The first stage is just figuring out what you really believe. What's really important to you, not what you pretend is important to you. And what are you willing to risk or sacrifice for it? The next phase is then you test that against the world, and the world kicks you in the teeth. It says, "You may think that this is important, but we've got other ideas. And who are you? You can't change anything."
Then you go through a phase of trying to develop skills, courage, and resilience. You try to fit your actions to the scale of whatever influence you have. I came to Chicago and I'm working on the South Side, trying to get a park cleaned up or trying to get a school improved. Sometimes I'm succeeding, a lot of times I'm failing. But over time, you start getting a little bit of confidence with some small victories. That then gives you the power to analyze and say, "Here's what worked, here's what didn't. Here's what I need more of in order to achieve the vision or the goals that I have." Now, let me try to take it to the next level, which means then some more failure and some more frustration because you're trying to expand the orbit of your impact.

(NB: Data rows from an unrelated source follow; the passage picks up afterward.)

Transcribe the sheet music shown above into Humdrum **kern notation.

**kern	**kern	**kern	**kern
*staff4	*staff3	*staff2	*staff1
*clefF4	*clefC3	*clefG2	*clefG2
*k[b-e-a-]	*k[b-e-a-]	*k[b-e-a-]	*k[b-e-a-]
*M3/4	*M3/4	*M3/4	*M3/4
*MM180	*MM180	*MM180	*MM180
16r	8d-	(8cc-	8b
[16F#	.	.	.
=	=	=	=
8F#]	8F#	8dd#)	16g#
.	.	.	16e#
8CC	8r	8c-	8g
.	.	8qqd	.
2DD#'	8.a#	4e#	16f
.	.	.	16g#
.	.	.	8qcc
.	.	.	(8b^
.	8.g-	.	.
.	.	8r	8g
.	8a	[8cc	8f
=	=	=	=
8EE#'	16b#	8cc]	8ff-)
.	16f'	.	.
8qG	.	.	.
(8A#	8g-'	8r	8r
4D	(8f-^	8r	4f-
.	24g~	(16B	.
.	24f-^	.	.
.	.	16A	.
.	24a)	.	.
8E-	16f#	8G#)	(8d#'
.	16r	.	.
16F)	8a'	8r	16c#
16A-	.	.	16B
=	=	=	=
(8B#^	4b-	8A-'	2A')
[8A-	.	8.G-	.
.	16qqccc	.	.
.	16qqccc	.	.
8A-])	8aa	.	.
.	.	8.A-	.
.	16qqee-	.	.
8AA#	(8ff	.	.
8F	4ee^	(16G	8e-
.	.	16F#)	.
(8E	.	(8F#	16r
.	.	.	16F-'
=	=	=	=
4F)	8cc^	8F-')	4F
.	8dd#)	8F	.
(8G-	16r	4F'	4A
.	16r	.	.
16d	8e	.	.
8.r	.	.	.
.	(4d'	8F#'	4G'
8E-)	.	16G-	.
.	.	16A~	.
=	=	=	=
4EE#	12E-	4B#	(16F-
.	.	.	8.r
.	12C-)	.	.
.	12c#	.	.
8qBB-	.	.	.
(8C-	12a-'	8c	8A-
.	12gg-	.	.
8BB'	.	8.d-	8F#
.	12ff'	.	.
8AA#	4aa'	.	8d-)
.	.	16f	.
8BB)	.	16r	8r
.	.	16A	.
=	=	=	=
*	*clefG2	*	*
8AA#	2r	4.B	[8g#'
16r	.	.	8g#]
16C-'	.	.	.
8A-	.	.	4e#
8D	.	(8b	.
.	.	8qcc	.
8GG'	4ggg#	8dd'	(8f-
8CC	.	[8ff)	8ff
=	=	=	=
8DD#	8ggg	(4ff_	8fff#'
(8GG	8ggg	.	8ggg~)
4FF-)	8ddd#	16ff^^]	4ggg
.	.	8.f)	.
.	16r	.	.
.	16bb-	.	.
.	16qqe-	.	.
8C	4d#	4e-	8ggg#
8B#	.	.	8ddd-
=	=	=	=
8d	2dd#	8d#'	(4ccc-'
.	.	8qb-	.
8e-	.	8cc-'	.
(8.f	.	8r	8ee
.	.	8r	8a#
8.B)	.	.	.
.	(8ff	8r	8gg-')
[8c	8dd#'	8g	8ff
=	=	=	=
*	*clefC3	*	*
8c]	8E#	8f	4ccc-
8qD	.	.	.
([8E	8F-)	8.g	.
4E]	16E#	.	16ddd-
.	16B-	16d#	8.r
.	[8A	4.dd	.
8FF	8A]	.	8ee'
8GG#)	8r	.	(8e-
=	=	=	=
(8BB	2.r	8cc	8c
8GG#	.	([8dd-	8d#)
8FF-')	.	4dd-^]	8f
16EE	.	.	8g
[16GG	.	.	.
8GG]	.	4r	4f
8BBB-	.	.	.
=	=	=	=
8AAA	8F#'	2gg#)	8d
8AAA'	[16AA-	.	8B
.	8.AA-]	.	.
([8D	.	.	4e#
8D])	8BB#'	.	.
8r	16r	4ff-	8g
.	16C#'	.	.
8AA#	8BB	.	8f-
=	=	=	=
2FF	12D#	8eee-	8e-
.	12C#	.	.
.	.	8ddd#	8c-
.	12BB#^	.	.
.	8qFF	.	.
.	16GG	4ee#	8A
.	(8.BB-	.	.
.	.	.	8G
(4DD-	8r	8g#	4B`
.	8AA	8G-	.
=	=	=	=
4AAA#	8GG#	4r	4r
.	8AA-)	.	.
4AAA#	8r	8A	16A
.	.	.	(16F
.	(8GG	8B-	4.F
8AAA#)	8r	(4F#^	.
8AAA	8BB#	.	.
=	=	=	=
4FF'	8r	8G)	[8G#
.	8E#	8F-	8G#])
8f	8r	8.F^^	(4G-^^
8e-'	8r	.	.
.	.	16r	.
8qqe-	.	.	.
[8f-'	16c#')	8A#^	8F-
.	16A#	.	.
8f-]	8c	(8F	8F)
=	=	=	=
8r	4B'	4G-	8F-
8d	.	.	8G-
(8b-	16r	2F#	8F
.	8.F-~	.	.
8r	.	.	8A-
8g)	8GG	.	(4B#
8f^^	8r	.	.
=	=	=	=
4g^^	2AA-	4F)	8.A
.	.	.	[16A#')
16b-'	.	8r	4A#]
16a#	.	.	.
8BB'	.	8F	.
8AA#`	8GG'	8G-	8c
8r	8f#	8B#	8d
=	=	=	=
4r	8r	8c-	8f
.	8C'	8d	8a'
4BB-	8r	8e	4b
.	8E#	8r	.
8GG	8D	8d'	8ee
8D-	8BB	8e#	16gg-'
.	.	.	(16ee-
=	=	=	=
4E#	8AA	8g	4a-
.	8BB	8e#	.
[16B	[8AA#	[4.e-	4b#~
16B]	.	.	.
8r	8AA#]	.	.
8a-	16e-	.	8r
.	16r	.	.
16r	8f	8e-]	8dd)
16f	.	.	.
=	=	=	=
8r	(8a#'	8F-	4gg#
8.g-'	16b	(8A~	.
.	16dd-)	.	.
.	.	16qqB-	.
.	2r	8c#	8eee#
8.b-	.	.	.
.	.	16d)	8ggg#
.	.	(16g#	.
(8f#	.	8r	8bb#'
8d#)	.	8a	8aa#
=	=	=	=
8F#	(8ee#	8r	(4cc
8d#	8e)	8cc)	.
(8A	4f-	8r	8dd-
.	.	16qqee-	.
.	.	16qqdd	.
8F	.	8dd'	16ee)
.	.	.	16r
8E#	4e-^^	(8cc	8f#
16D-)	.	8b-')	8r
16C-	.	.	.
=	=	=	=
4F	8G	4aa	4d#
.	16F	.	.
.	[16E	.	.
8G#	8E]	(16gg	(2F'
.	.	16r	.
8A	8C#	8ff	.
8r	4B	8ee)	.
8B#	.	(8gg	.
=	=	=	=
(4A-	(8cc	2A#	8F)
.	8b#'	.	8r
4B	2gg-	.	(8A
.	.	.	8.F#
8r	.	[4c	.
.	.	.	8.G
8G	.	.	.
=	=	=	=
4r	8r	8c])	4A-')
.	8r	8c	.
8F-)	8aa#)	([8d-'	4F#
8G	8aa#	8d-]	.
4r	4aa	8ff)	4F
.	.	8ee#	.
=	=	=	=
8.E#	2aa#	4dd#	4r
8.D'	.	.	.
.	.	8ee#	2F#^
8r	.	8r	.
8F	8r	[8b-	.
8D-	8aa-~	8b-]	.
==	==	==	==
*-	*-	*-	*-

I think it's that iterative process. It's not that you come up with a grand theory of "here's how I'm going to change the world" and then suddenly it all just goes according to clockwork. At least not for me. For me, it was much more about trying to be the person I wanted to believe I was. And at each phase, challenging myself and testing myself against the world to see if, in fact, I could have an impact and make a difference. Over time, you'll surprise yourself, and it turns out that you can."
The problem with this advice is that many people in EA don't think we have enough time to slowly build up. If you think EA might take control of the future within the next 15 years, you don't have much time to build skills in the first half of your career and exercise power after you have 30 years of experience. There is an extreme sense of urgency, and I am not sure what's the right response.
To clarify, it wasn't morally supererogatory to boycott speaking with slave-owners. Often you have to speak with wrongdoers to convince them.
Lay also did a lot of things that were great. I focused on the example in the question.
I should note that Bentham too picked his fights to some extent as he never published his writings on legalising homosexuality. His address to the French delegates on colonies also tries to frame emancipation as a win-win solution. But it's still very bold. In the context of or existential risks, it doesn't seem to me that people make as bold proposals to policy makers.